Learning new physics with AI

It is has been quite a while since I last posted. I was reminded to write something by a nice remark about the blog from a colleague at Microsoft who I met through an Engineering and Physical Sciences Research Council event. He also pointed me to a fascinating blog by Neil Dalchau at Microsoft on how to use machine learning to pin down parameters in models that can only be solved numerically. I was very excited by this because, as it happens, this has become a focus of our own research.

Before I discuss that in a future blog though, I want to share what I think is an exciting example of where machine learning can help us learn more from existing data than we previously thought possible.

First, recall that I’m fascinated by the physics behind structural evolution that leads to images like these:

Ultimately we want to know how a structure relates to some property of the material, which might be its strength or how it absorbs light, depending on the intended application. Ideally, we want a succinct way to characterise these structures. A very powerful experimental approach involves shining a beam of some sort (neutrons are particularly good if the mixture is different polymers, but X-rays or light can also be used), and observing how the beam is affected as it exits the material. A significant piece of information we obtain is a length scale, which tells us something about the size of the structures inside our material. The problem is that the length scale is not unique to a given structure. As an example, the two structures above have the same length scale according to a scattering experiment, as shown in the figure below, but just by looking at images above we can see that they are different. On the left, the structure corresponds to droplets of one type of polymer in a matrix of another, whilst we refer to the structure on the right as co-continuous.

How neutrons “see” the two structures above. The horizontal axis represents the angle that some neutrons are scattered by the structures away from the direct beam, most of which passes through the sample without being affected. The peak position tells us the size of the structures inside the material. The further to the right the peak is, the smaller the structures, but in this case the peaks are in the same place telling us that both structures have the same size even thought they are otherwise very different.

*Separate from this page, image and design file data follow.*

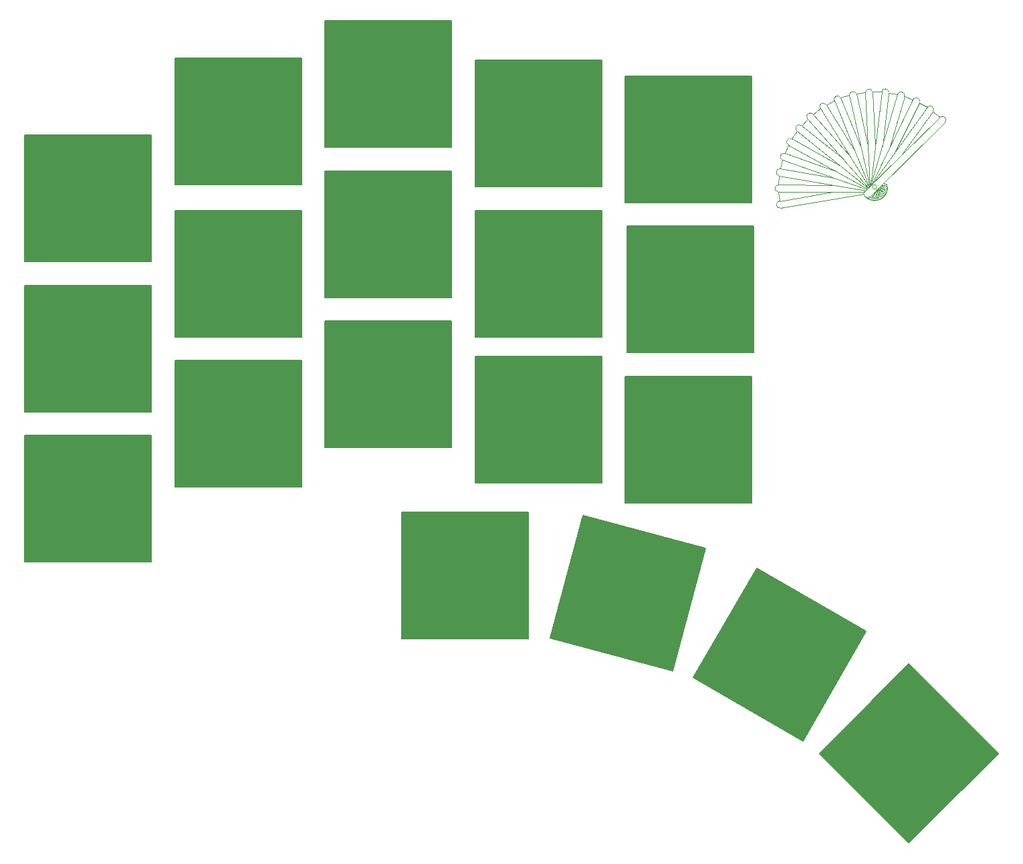
<source format=gbr>
%TF.GenerationSoftware,KiCad,Pcbnew,(5.99.0-10697-g71f40bd67c)*%
%TF.CreationDate,2021-06-16T08:39:25+02:00*%
%TF.ProjectId,switchplate,73776974-6368-4706-9c61-74652e6b6963,rev?*%
%TF.SameCoordinates,Original*%
%TF.FileFunction,Soldermask,Bot*%
%TF.FilePolarity,Negative*%
%FSLAX46Y46*%
G04 Gerber Fmt 4.6, Leading zero omitted, Abs format (unit mm)*
G04 Created by KiCad (PCBNEW (5.99.0-10697-g71f40bd67c)) date 2021-06-16 08:39:25*
%MOMM*%
%LPD*%
G01*
G04 APERTURE LIST*
%ADD10C,0.037120*%
%ADD11C,0.150000*%
G04 APERTURE END LIST*
D10*
X195443993Y-53976284D02*
G75*
G02*
X196252675Y-54371914I404341J-197815D01*
G01*
X188896494Y-60072764D02*
X186303807Y-53748995D01*
D11*
X118000000Y-103000000D02*
X102000000Y-103000000D01*
X102000000Y-103000000D02*
X102000000Y-87000000D01*
X102000000Y-87000000D02*
X118000000Y-87000000D01*
X118000000Y-87000000D02*
X118000000Y-103000000D01*
G36*
X118000000Y-103000000D02*
G01*
X102000000Y-103000000D01*
X102000000Y-87000000D01*
X118000000Y-87000000D01*
X118000000Y-103000000D01*
G37*
X118000000Y-103000000D02*
X102000000Y-103000000D01*
X102000000Y-87000000D01*
X118000000Y-87000000D01*
X118000000Y-103000000D01*
X194928930Y-148071068D02*
X183615225Y-136757357D01*
X183615225Y-136757357D02*
X194928932Y-125443648D01*
X194928932Y-125443648D02*
X206242642Y-136757357D01*
X206242642Y-136757357D02*
X194928930Y-148071068D01*
G36*
X206242642Y-136757357D02*
G01*
X194928930Y-148071068D01*
X183615225Y-136757357D01*
X194928932Y-125443648D01*
X206242642Y-136757357D01*
G37*
X206242642Y-136757357D02*
X194928930Y-148071068D01*
X183615225Y-136757357D01*
X194928932Y-125443648D01*
X206242642Y-136757357D01*
D10*
X185253273Y-64777003D02*
X178418393Y-64768776D01*
X191473471Y-52996995D02*
G75*
G02*
X192367274Y-53102552I445644J-63425D01*
G01*
X178929059Y-61611435D02*
G75*
G02*
X179228131Y-60762293I149536J424571D01*
G01*
X190797438Y-66395373D02*
G75*
G02*
X190131694Y-66735998I-447022J52791D01*
G01*
X196252675Y-54371914D02*
X197249956Y-54950924D01*
X185473564Y-54088584D02*
G75*
G02*
X186303807Y-53748995I430914J131184D01*
G01*
X180755279Y-57952069D02*
G75*
G02*
X181318605Y-57249815I281663J351127D01*
G01*
X191759614Y-65625319D02*
G75*
G02*
X191695696Y-66370379I-281664J-351108D01*
G01*
X191846282Y-64994738D02*
G75*
G02*
X192151610Y-65677452I-76104J-443668D01*
G01*
X190104203Y-64855320D02*
X193500009Y-53318749D01*
X190163233Y-66341807D02*
X190857590Y-65376759D01*
X197980725Y-55476716D02*
X198866620Y-56214967D01*
X193988876Y-61024759D02*
X197980725Y-55476716D01*
X191377967Y-66134398D02*
G75*
G02*
X190960967Y-66755434I-416432J-170900D01*
G01*
X192433654Y-60129698D02*
X194363639Y-53572959D01*
X188069006Y-60428160D02*
X184454047Y-54627494D01*
D11*
X137000000Y-79000000D02*
X121000000Y-79000000D01*
X121000000Y-79000000D02*
X121000000Y-63000000D01*
X121000000Y-63000000D02*
X137000000Y-63000000D01*
X137000000Y-63000000D02*
X137000000Y-79000000D01*
G36*
X137000000Y-79000000D02*
G01*
X121000000Y-79000000D01*
X121000000Y-63000000D01*
X137000000Y-63000000D01*
X137000000Y-79000000D01*
G37*
X137000000Y-79000000D02*
X121000000Y-79000000D01*
X121000000Y-63000000D01*
X137000000Y-63000000D01*
X137000000Y-79000000D01*
D10*
X180124864Y-58917672D02*
X180755283Y-57952061D01*
X194363639Y-53572959D02*
X195443990Y-53976291D01*
D11*
X156000000Y-84000000D02*
X140000000Y-84000000D01*
X140000000Y-84000000D02*
X140000000Y-68000000D01*
X140000000Y-68000000D02*
X156000000Y-68000000D01*
X156000000Y-68000000D02*
X156000000Y-84000000D01*
G36*
X156000000Y-84000000D02*
G01*
X140000000Y-84000000D01*
X140000000Y-68000000D01*
X156000000Y-68000000D01*
X156000000Y-84000000D01*
G37*
X156000000Y-84000000D02*
X140000000Y-84000000D01*
X140000000Y-68000000D01*
X156000000Y-68000000D01*
X156000000Y-84000000D01*
D10*
X191200206Y-66254020D02*
X190977681Y-65258342D01*
X189278448Y-65682113D02*
X178417315Y-65669048D01*
X185267599Y-65677291D02*
X178528383Y-66816866D01*
X191846287Y-64994735D02*
X191334112Y-64906880D01*
D11*
X99000000Y-112500000D02*
X83000000Y-112500000D01*
X83000000Y-112500000D02*
X83000000Y-96500000D01*
X83000000Y-96500000D02*
X99000000Y-96500000D01*
X99000000Y-96500000D02*
X99000000Y-112500000D01*
G36*
X99000000Y-112500000D02*
G01*
X83000000Y-112500000D01*
X83000000Y-96500000D01*
X99000000Y-96500000D01*
X99000000Y-112500000D01*
G37*
X99000000Y-112500000D02*
X83000000Y-112500000D01*
X83000000Y-96500000D01*
X99000000Y-96500000D01*
X99000000Y-112500000D01*
D10*
X189335706Y-65613108D02*
X198866620Y-56214967D01*
X178501637Y-63618595D02*
G75*
G02*
X178653871Y-62731301I76117J443647D01*
G01*
D11*
X137000000Y-98000000D02*
X121000000Y-98000000D01*
X121000000Y-98000000D02*
X121000000Y-82000000D01*
X121000000Y-82000000D02*
X137000000Y-82000000D01*
X137000000Y-82000000D02*
X137000000Y-98000000D01*
G36*
X137000000Y-98000000D02*
G01*
X121000000Y-98000000D01*
X121000000Y-82000000D01*
X137000000Y-82000000D01*
X137000000Y-98000000D01*
G37*
X137000000Y-98000000D02*
X121000000Y-98000000D01*
X121000000Y-82000000D01*
X137000000Y-82000000D01*
X137000000Y-98000000D01*
D10*
X191004802Y-66341726D02*
X190950688Y-65284960D01*
X191565674Y-59890272D02*
X192367274Y-53102552D01*
X191004801Y-66341724D02*
G75*
G02*
X190405700Y-66789306I-449544J-23021D01*
G01*
X188294886Y-53188611D02*
X189434035Y-53019438D01*
X190171285Y-64789174D02*
X197249956Y-54950924D01*
X190370600Y-66395416D02*
X190879519Y-65355137D01*
X190843719Y-65022619D02*
G75*
G03*
X190843719Y-65022619I-270942J0D01*
G01*
X191853171Y-65208826D02*
G75*
G02*
X192042971Y-65929155I-149532J-424570D01*
G01*
X178418393Y-64768776D02*
X178501634Y-63618602D01*
X189838146Y-65117666D02*
X182102215Y-56403775D01*
X189967818Y-66254138D02*
G75*
G02*
X189335706Y-65613108I-316056J320515D01*
G01*
X189945549Y-65011764D02*
X185473558Y-54088587D01*
X191803562Y-64784861D02*
G75*
G02*
X192219200Y-65406566I-529J-450143D01*
G01*
X189990213Y-64967724D02*
X187402711Y-53387322D01*
X192367274Y-53102552D02*
X193500009Y-53318749D01*
D11*
X118000000Y-64750000D02*
X102000000Y-64750000D01*
X102000000Y-64750000D02*
X102000000Y-48750000D01*
X102000000Y-48750000D02*
X118000000Y-48750000D01*
X118000000Y-48750000D02*
X118000000Y-64750000D01*
G36*
X118000000Y-64750000D02*
G01*
X102000000Y-64750000D01*
X102000000Y-48750000D01*
X118000000Y-48750000D01*
X118000000Y-64750000D01*
G37*
X118000000Y-64750000D02*
X102000000Y-64750000D01*
X102000000Y-48750000D01*
X118000000Y-48750000D01*
X118000000Y-64750000D01*
D10*
X187402710Y-53387326D02*
G75*
G02*
X188294886Y-53188611I478004J-43936D01*
G01*
X197249957Y-54950918D02*
G75*
G02*
X197980725Y-55476716I365384J-262899D01*
G01*
X191803562Y-64784865D02*
X191458262Y-64784458D01*
D11*
X99000000Y-74500000D02*
X83000000Y-74500000D01*
X83000000Y-74500000D02*
X83000000Y-58500000D01*
X83000000Y-58500000D02*
X99000000Y-58500000D01*
X99000000Y-58500000D02*
X99000000Y-74500000D01*
G36*
X99000000Y-74500000D02*
G01*
X83000000Y-74500000D01*
X83000000Y-58500000D01*
X99000000Y-58500000D01*
X99000000Y-74500000D01*
G37*
X99000000Y-74500000D02*
X83000000Y-74500000D01*
X83000000Y-58500000D01*
X99000000Y-58500000D01*
X99000000Y-74500000D01*
D10*
X189770808Y-65184070D02*
X180755283Y-57952061D01*
X178528383Y-66816866D02*
X178417315Y-65669048D01*
X189776305Y-59861175D02*
X188294886Y-53188611D01*
X189587110Y-65365206D02*
X178929064Y-61611433D01*
D11*
X175000000Y-105000000D02*
X159000000Y-105000000D01*
X159000000Y-105000000D02*
X159000000Y-89000000D01*
X159000000Y-89000000D02*
X175000000Y-89000000D01*
X175000000Y-89000000D02*
X175000000Y-105000000D01*
G36*
X175000000Y-105000000D02*
G01*
X159000000Y-105000000D01*
X159000000Y-89000000D01*
X175000000Y-89000000D01*
X175000000Y-105000000D01*
G37*
X175000000Y-105000000D02*
X159000000Y-105000000D01*
X159000000Y-89000000D01*
X175000000Y-89000000D01*
X175000000Y-105000000D01*
X99000000Y-93500000D02*
X83000000Y-93500000D01*
X83000000Y-93500000D02*
X83000000Y-77500000D01*
X83000000Y-77500000D02*
X99000000Y-77500000D01*
X99000000Y-77500000D02*
X99000000Y-93500000D01*
G36*
X99000000Y-93500000D02*
G01*
X83000000Y-93500000D01*
X83000000Y-77500000D01*
X99000000Y-77500000D01*
X99000000Y-93500000D01*
G37*
X99000000Y-93500000D02*
X83000000Y-93500000D01*
X83000000Y-77500000D01*
X99000000Y-77500000D01*
X99000000Y-93500000D01*
D10*
X182102214Y-56403786D02*
G75*
G02*
X182775458Y-55806089I337236J298157D01*
G01*
X189689332Y-65264415D02*
X179687458Y-59704541D01*
X185390322Y-63887093D02*
X178653871Y-62731301D01*
X191823999Y-65421028D02*
X191177279Y-65061531D01*
D11*
X181499999Y-135160255D02*
X167643595Y-127160253D01*
X167643595Y-127160253D02*
X175643592Y-113303845D01*
X175643592Y-113303845D02*
X189499999Y-121303845D01*
X189499999Y-121303845D02*
X181499999Y-135160255D01*
G36*
X189499999Y-121303845D02*
G01*
X181499999Y-135160255D01*
X167643595Y-127160253D01*
X175643592Y-113303845D01*
X189499999Y-121303845D01*
G37*
X189499999Y-121303845D02*
X181499999Y-135160255D01*
X167643595Y-127160253D01*
X175643592Y-113303845D01*
X189499999Y-121303845D01*
D10*
X191661839Y-65815872D02*
X191078570Y-65158858D01*
X191377966Y-66134400D02*
X191006693Y-65229735D01*
D11*
X156000000Y-102500000D02*
X140000000Y-102500000D01*
X140000000Y-102500000D02*
X140000000Y-86500000D01*
X140000000Y-86500000D02*
X156000000Y-86500000D01*
X156000000Y-86500000D02*
X156000000Y-102500000D01*
G36*
X156000000Y-102500000D02*
G01*
X140000000Y-102500000D01*
X140000000Y-86500000D01*
X156000000Y-86500000D01*
X156000000Y-102500000D01*
G37*
X156000000Y-102500000D02*
X140000000Y-102500000D01*
X140000000Y-86500000D01*
X156000000Y-86500000D01*
X156000000Y-102500000D01*
D10*
X191533453Y-65987294D02*
G75*
G02*
X191226464Y-66669214I-382019J-238082D01*
G01*
X191823997Y-65421030D02*
G75*
G02*
X191883955Y-66170771I-216604J-394590D01*
G01*
X179228131Y-60762293D02*
X179687458Y-59704541D01*
X183689999Y-55103642D02*
G75*
G02*
X184454047Y-54627494I382749J236910D01*
G01*
X182775458Y-55806089D02*
X183690006Y-55103644D01*
X181318605Y-57249815D02*
X182102215Y-56403775D01*
X191759612Y-65625323D02*
X191123240Y-65114815D01*
X190370602Y-66395416D02*
G75*
G02*
X189629621Y-66496430I-404342J197810D01*
G01*
X186303807Y-53748995D02*
X187402711Y-53387322D01*
X189201705Y-65925099D02*
X178678503Y-67704611D01*
D11*
X175250000Y-86000000D02*
X159250000Y-86000000D01*
X159250000Y-86000000D02*
X159250000Y-70000000D01*
X159250000Y-70000000D02*
X175250000Y-70000000D01*
X175250000Y-70000000D02*
X175250000Y-86000000D01*
G36*
X175250000Y-86000000D02*
G01*
X159250000Y-86000000D01*
X159250000Y-70000000D01*
X175250000Y-70000000D01*
X175250000Y-86000000D01*
G37*
X175250000Y-86000000D02*
X159250000Y-86000000D01*
X159250000Y-70000000D01*
X175250000Y-70000000D01*
X175250000Y-86000000D01*
X164984226Y-126272972D02*
X149529414Y-122131867D01*
X149529414Y-122131867D02*
X153670517Y-106677052D01*
X153670517Y-106677052D02*
X169125331Y-110818155D01*
X169125331Y-110818155D02*
X164984226Y-126272972D01*
G36*
X169125331Y-110818155D02*
G01*
X164984226Y-126272972D01*
X149529414Y-122131867D01*
X153670517Y-106677052D01*
X169125331Y-110818155D01*
G37*
X169125331Y-110818155D02*
X164984226Y-126272972D01*
X149529414Y-122131867D01*
X153670517Y-106677052D01*
X169125331Y-110818155D01*
D10*
X189434040Y-53019439D02*
G75*
G02*
X190320672Y-52974034I447499J-58981D01*
G01*
X190320672Y-52974034D02*
X191473466Y-52996998D01*
X190163231Y-66341808D02*
G75*
G02*
X189415813Y-66316966I-365384J262895D01*
G01*
X184454047Y-54627494D02*
X185473558Y-54088587D01*
X190584027Y-66413447D02*
G75*
G02*
X189870527Y-66637444I-431816J127109D01*
G01*
X191726214Y-64585146D02*
G75*
G02*
X192240329Y-65128218I75056J-443833D01*
G01*
X186098796Y-62238484D02*
X180124864Y-58917672D01*
X193249112Y-60511479D02*
X196252675Y-54371914D01*
X186650100Y-61526596D02*
X181318605Y-57249815D01*
X178417309Y-65669050D02*
G75*
G02*
X178418393Y-64768776I542J450137D01*
G01*
X193500013Y-53318751D02*
G75*
G02*
X194363639Y-53572959I431813J-127104D01*
G01*
D11*
X175000000Y-67000000D02*
X159000000Y-67000000D01*
X159000000Y-67000000D02*
X159000000Y-51000000D01*
X159000000Y-51000000D02*
X175000000Y-51000000D01*
X175000000Y-51000000D02*
X175000000Y-67000000D01*
G36*
X175000000Y-67000000D02*
G01*
X159000000Y-67000000D01*
X159000000Y-51000000D01*
X175000000Y-51000000D01*
X175000000Y-67000000D01*
G37*
X175000000Y-67000000D02*
X159000000Y-67000000D01*
X159000000Y-51000000D01*
X175000000Y-51000000D01*
X175000000Y-67000000D01*
D10*
X189967812Y-66254141D02*
X199498726Y-56855999D01*
X178678500Y-67704605D02*
G75*
G02*
X178528383Y-66816866I-75059J443869D01*
G01*
X189895483Y-65061135D02*
X183690006Y-55103644D01*
X189452902Y-65497548D02*
X178501634Y-63618602D01*
X191661838Y-65815874D02*
G75*
G02*
X191473698Y-66539654I-336621J-298841D01*
G01*
X191200210Y-66254013D02*
G75*
G02*
X190684767Y-66795848I-439301J-98183D01*
G01*
D11*
X137000000Y-60000000D02*
X121000000Y-60000000D01*
X121000000Y-60000000D02*
X121000000Y-44000000D01*
X121000000Y-44000000D02*
X137000000Y-44000000D01*
X137000000Y-44000000D02*
X137000000Y-60000000D01*
G36*
X137000000Y-60000000D02*
G01*
X121000000Y-60000000D01*
X121000000Y-44000000D01*
X137000000Y-44000000D01*
X137000000Y-60000000D01*
G37*
X137000000Y-60000000D02*
X121000000Y-60000000D01*
X121000000Y-44000000D01*
X137000000Y-44000000D01*
X137000000Y-60000000D01*
D10*
X190068656Y-64890370D02*
X191473466Y-52996998D01*
X187313113Y-60917386D02*
X182775458Y-55806089D01*
X191726214Y-64585146D02*
X191646764Y-64598582D01*
X191533456Y-65987297D02*
X191040540Y-65196362D01*
D11*
X146750000Y-122250000D02*
X130750000Y-122250000D01*
X130750000Y-122250000D02*
X130750000Y-106250000D01*
X130750000Y-106250000D02*
X146750000Y-106250000D01*
X146750000Y-106250000D02*
X146750000Y-122250000D01*
G36*
X146750000Y-122250000D02*
G01*
X130750000Y-122250000D01*
X130750000Y-106250000D01*
X146750000Y-106250000D01*
X146750000Y-122250000D01*
G37*
X146750000Y-122250000D02*
X130750000Y-122250000D01*
X130750000Y-106250000D01*
X146750000Y-106250000D01*
X146750000Y-122250000D01*
D10*
X190797445Y-66395374D02*
X190925668Y-65309631D01*
X190584025Y-66413443D02*
X190902088Y-65332883D01*
D11*
X156000000Y-65000000D02*
X140000000Y-65000000D01*
X140000000Y-65000000D02*
X140000000Y-49000000D01*
X140000000Y-49000000D02*
X156000000Y-49000000D01*
X156000000Y-49000000D02*
X156000000Y-65000000D01*
G36*
X156000000Y-65000000D02*
G01*
X140000000Y-65000000D01*
X140000000Y-49000000D01*
X156000000Y-49000000D01*
X156000000Y-65000000D01*
G37*
X156000000Y-65000000D02*
X140000000Y-65000000D01*
X140000000Y-49000000D01*
X156000000Y-49000000D01*
X156000000Y-65000000D01*
D10*
X190669915Y-59800000D02*
X190320672Y-52974034D01*
X191853171Y-65208825D02*
X191245085Y-64994662D01*
D11*
X118000000Y-84000000D02*
X102000000Y-84000000D01*
X102000000Y-84000000D02*
X102000000Y-68000000D01*
X102000000Y-68000000D02*
X118000000Y-68000000D01*
X118000000Y-68000000D02*
X118000000Y-84000000D01*
G36*
X118000000Y-84000000D02*
G01*
X102000000Y-84000000D01*
X102000000Y-68000000D01*
X118000000Y-68000000D01*
X118000000Y-84000000D01*
G37*
X118000000Y-84000000D02*
X102000000Y-84000000D01*
X102000000Y-68000000D01*
X118000000Y-68000000D01*
X118000000Y-84000000D01*
D10*
X178653871Y-62731301D02*
X178929064Y-61611433D01*
X198866622Y-56214965D02*
G75*
G02*
X199498726Y-56855999I316052J-320517D01*
G01*
X190029813Y-64928674D02*
X189434035Y-53019438D01*
X190138229Y-64821769D02*
X195443990Y-53976291D01*
X179687458Y-59704536D02*
G75*
G02*
X180124864Y-58917672I218703J393432D01*
G01*
X185674858Y-63032835D02*
X179228131Y-60762293D01*
M02*

</source>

By borrowing tools from cosmology, scientists in the 1990s proposed some extra measures that can characterise the structure. These characteristics, known as Minkowski functionals, are volume, surface area, curvature and connectivity. Volume represents the relative volume occupied by each of the two phases. Surface area is the total contact area between the two structures. Curvature is a measure of how curved the structures are – small spheres have a much higher curvature than large spheres. Connectivity, also called the Euler measure, tells us how easy it is to trace a path from one part of the structure that is occupied by one of the polymers to another that is occupied by the same polymer without having to pass through regions occupied by the other polymer. A droplet structure has low connectivity – if you are inside one droplet you cannot trace e a path to another droplet without passing through the matrix of the other polymer. An ideal co-continuous structure will have perfect connectivity – you can reach anywhere that is also occupied by the same polymer without having to pass through a region occupied by the other polymer.

The challenge with experimentally determining Minkowski functionals is that it remains difficult to obtain three dimensional images of internal structures. Confocal microscopy is one tool for doing this, but it is limited to structures of the order of microns, whilst many mixtures have structures that are much smaller. There have been amazing developments in X-ray and neutron tomography which do enable the images to be obtained, but it is still much more time consuming and costly compared to scattering experiments.

It would be really nice if we could learn more from the scattering than just the length scale. The question we asked ourselves was is there a relation between the scattering and Minkowski functionals? A strong motivation for this is that we know that the volume can be obtained from the scattering from a reasonably simple mathematical relation, so perhaps it is also the case that the other functionals are also hidden in the scattering data.

To answer this question we trained some machine learning algorithms on pairs of scattering data and Minkowski functionals both calculated from the same microstructure image. We did this for approximately 200 different pairs with different microstructures. We then tested the algorithm to predict the Minkowski functionals given 200 different scattering data that it had not previously seen and compared the ML predictions with the direct calculations. The results were considerably more impressive than I anticipated!

Machine learning predictions for the Minkowski connectivity or Euler measure based on scattering data compared to the observed values. The match is excellent apart from at the two extremes of the values for the connectivity.

We’ve since refined our algorithm further and the early indications are that we can do even better at the extreme values, which is a reminder that whilst machine learning is a black box technique, how the question is framed and how the data is prepared remain crucial to success.